Recent and future building expansions include:

  • Cleveland Clinic Taussig Cancer Center – a new, multidisciplinary outpatient cancer center on main campus – was completed in March 2017. Designed around a new patient-centered care model, the 377,000-square-foot building has 126 exam rooms, 98 infusion rooms, six linear accelerators, Gamma Knife and a meditation room.
  • A 60-bed, inpatient rehabilitation hospital was completed in Beachwood operated in partnership with Select Medical.
  • Akron General’s Edwin Shaw Rehabilitation Hospital moved to a 60-bed, 75,000-square-foot inpatient facility, in a joint venture with Select
  • Medical.
  • The Stow-Falls Medical Outpatient Center opened at 857 Graham Rd., Cuyahoga Falls. The family health center provides express care, family medicine, dermatology, children’s therapy and lab services.
  • IBM Watson Health, a two-story, 43,000-square-foot building at 10500 Cedar Ave., will house the Cleveland arm of IBM Healthcare’s data analytics enterprise.
  • The Lakewood Family Health Center was designed as part of the Lakewood medical neighborhood. The three-story,
  • 64,700-square-foot facility includes 60 exam rooms and 16 emergency
  • department treatment bays. The building is scheduled to open in July 2018.
  • A 73,000-square-foot family health center is scheduled to open in July 2018 in Coral Springs, Fla., with six operating rooms, 24 prep and recovery bays, two endoscopy suites, imaging and 40 exam rooms.

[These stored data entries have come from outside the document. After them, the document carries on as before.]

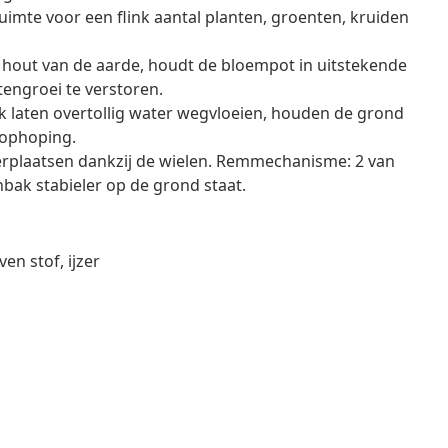
imte voor een flink aantal planten, groenten, kruiden
 hout van de aarde, houdt de bloempot in uitstekende
engroei te verstoren.
 laten overtollig water wegvloeien, houden de grond
lophoping.
 verplaatsen dankzij de wielen. Remmechanisme: 2 van
ak stabieler op de grond staat.
n stof, ijzer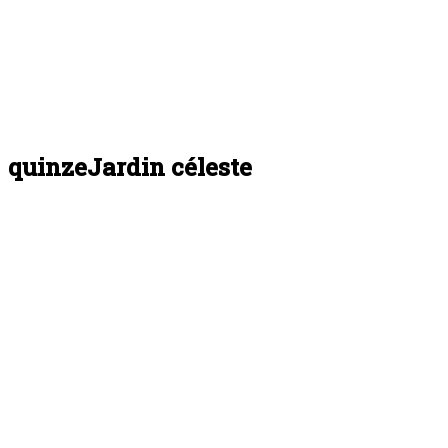
quinze
Jardin céleste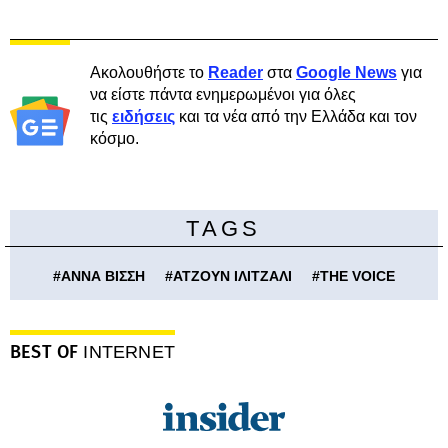
Ακολουθήστε το
Reader
στα
Google News
για
να είστε πάντα ενημερωμένοι για όλες
τις
ειδήσεις
και τα νέα από την Ελλάδα και τον
κόσμο.
TAGS
#
ΑΝΝΑ ΒΙΣΣΗ
#
ΑΤΖΟΥΝ ΙΛΙΤΖΑΛΙ
#
THE VOICE
BEST OF
INTERNET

  • A new emergency department and Level I trauma center will open at Cleveland Clinic Akron General in the summer of 2018. The 60,000-square-foot facility will have 60 treatment rooms, four high-acuity trauma rooms, imaging, and special sexual and domestic assault healing areas.
  • To meet increasing patient volumes, Cleveland Clinic Florida is building a five-story tower in Weston, Fla., with 75 beds and three operating rooms. It is scheduled to open in August 2018.
  • Cleveland Clinic Children’s Outpatient Center will open in the fall of 2018 in the former Taussig Cancer Center on Euclid Avenue. The 120,000-square-foot building will have 60 exam rooms, four procedure rooms, child-focused amenities and an expanded drop-off area.
  • A joint venture with Case Western Reserve University, the dental clinic is scheduled to open in 2019, at 9601 Chester Ave., Cleveland, across the street from the new Health Education Campus.
  • The Health Education Campus – the new home of the Cleveland Clinic Lerner College of Medicine, Case Western Reserve University School of Medicine, School of Dental Medicine, and Frances Payne Bolton School of Nursing – was designed by Foster + Partners, London. It opens in July 2019.
  • Cleveland Clinic London, an eight-story, 323,000-square-foot facility at 33 Grosvenor Place, London, will include 200 beds and eight operating rooms, in addition to offering major medical specialties, imaging, endoscopy and more. Construction is expected to be completed in late 2020.